Don't let slow debtor payments turn into a crisis...

Don’t let slow debtor payments turn into a disaster..

Credit agency Dun & Bradstreet has delivered a blunt warning to SMEs about the patchy state of the economic recovery and now has 36,000 firms rated as being at “high risk” failure over the next 12 months.

The majority of firms at risk are small and have traded for less than four years.

D&B’s director of corporate affairs Damian Karmelich, says cashflow will account for 80-90% of collapses.

Karmelich says that as conditions improve and orders pick up, companies need to spend money to increase production and fulfill those orders.

However, they then must typically wait almost 60 days after the order is shipped to get paid.

“What you find is that you have a period of negative cashflow, and it’s that negative cashflow that causes the moment of crisis,” Karmelich says.

Leigh Dunsford, operations manager AR Cash Flow, agrees with Karmelich and contends that many SMEs get their timing wrong. “Most (SMEs) are of the mindset that they can’t afford to start a new job until they’ve been paid for the last. What happens in the interim is that they knock jobs back that simply may not be there when they’re cashed-up,” he said.

D&B’s warning rides on the back of the latest SensisR data which contends that SMEs perceived cashflow as the number 1 problem facing them over the next 6 months.

Further to this, Smart Company’s James Thomson, yesterday mooted  the problem of debtors days when posing the question: “It’s not just, can this firm pay my bill, it’s will they pay in a timely manner?”

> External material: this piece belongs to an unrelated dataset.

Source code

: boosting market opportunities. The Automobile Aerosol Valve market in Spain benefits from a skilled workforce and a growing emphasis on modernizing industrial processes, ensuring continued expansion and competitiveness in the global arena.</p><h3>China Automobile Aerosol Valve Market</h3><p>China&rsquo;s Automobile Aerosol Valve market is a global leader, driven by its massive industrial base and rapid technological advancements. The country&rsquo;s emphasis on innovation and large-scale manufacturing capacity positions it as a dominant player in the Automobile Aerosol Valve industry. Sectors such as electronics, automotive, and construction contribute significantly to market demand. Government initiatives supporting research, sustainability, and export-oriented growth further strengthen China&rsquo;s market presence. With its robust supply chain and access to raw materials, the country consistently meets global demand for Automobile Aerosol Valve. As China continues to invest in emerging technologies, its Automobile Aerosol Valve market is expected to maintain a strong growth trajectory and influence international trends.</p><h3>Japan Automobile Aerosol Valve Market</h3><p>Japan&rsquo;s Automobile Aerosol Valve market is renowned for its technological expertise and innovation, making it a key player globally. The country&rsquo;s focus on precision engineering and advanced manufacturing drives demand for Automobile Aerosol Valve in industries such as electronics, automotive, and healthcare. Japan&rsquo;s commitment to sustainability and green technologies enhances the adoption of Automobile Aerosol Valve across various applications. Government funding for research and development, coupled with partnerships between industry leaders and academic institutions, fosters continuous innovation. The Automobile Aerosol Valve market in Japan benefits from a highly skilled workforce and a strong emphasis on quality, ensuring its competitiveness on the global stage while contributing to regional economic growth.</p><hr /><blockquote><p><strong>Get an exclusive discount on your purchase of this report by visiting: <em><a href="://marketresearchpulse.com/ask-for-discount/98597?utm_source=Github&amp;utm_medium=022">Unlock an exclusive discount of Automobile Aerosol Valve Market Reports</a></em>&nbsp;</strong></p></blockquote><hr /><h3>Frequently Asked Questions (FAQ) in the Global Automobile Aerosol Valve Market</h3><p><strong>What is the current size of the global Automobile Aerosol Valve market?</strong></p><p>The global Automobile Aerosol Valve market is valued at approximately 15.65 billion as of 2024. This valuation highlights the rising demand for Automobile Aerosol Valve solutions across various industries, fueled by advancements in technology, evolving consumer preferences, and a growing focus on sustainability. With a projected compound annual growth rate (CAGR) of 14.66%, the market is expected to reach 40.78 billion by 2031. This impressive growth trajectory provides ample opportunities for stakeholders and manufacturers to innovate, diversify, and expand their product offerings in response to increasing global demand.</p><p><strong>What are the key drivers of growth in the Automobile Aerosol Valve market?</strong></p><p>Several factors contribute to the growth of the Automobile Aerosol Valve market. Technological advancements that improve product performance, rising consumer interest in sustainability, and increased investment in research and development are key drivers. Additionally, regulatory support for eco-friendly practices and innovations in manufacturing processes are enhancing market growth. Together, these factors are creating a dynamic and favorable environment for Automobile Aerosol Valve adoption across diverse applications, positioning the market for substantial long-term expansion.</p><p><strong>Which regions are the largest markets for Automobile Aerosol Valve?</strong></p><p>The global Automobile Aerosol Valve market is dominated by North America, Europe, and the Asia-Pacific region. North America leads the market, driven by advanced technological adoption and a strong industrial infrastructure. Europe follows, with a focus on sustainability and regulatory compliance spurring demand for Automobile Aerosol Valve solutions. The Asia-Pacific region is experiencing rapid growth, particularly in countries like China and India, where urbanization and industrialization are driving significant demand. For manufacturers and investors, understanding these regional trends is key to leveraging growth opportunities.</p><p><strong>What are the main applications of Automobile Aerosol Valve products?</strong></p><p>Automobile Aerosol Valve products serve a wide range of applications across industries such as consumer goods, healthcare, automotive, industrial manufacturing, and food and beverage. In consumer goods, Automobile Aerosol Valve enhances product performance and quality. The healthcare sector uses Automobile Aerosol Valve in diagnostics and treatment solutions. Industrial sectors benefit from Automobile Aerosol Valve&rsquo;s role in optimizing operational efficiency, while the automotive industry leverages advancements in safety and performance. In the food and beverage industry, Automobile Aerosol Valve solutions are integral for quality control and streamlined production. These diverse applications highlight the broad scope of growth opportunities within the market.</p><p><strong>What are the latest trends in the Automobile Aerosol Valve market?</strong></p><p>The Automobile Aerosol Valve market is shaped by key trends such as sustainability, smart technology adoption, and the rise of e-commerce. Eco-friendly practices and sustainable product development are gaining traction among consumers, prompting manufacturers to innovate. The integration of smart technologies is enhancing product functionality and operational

Leigh Dunsford says: “If an SME has credit worthy debtors, we can provide them funding within 24 hours, but it’s what they do with the cash that determines their long-term viability.”

“Some (short-term) clients ‘raid the candy store.” The smart ones reinvest only what they need to meet fixed costs like wages or to purchase materials for new jobs…they don’t fritter future earnings away,” said Dunsford.

Dunsford recommends that SMEs should “shop around” when sourcing alternate avenues of funding.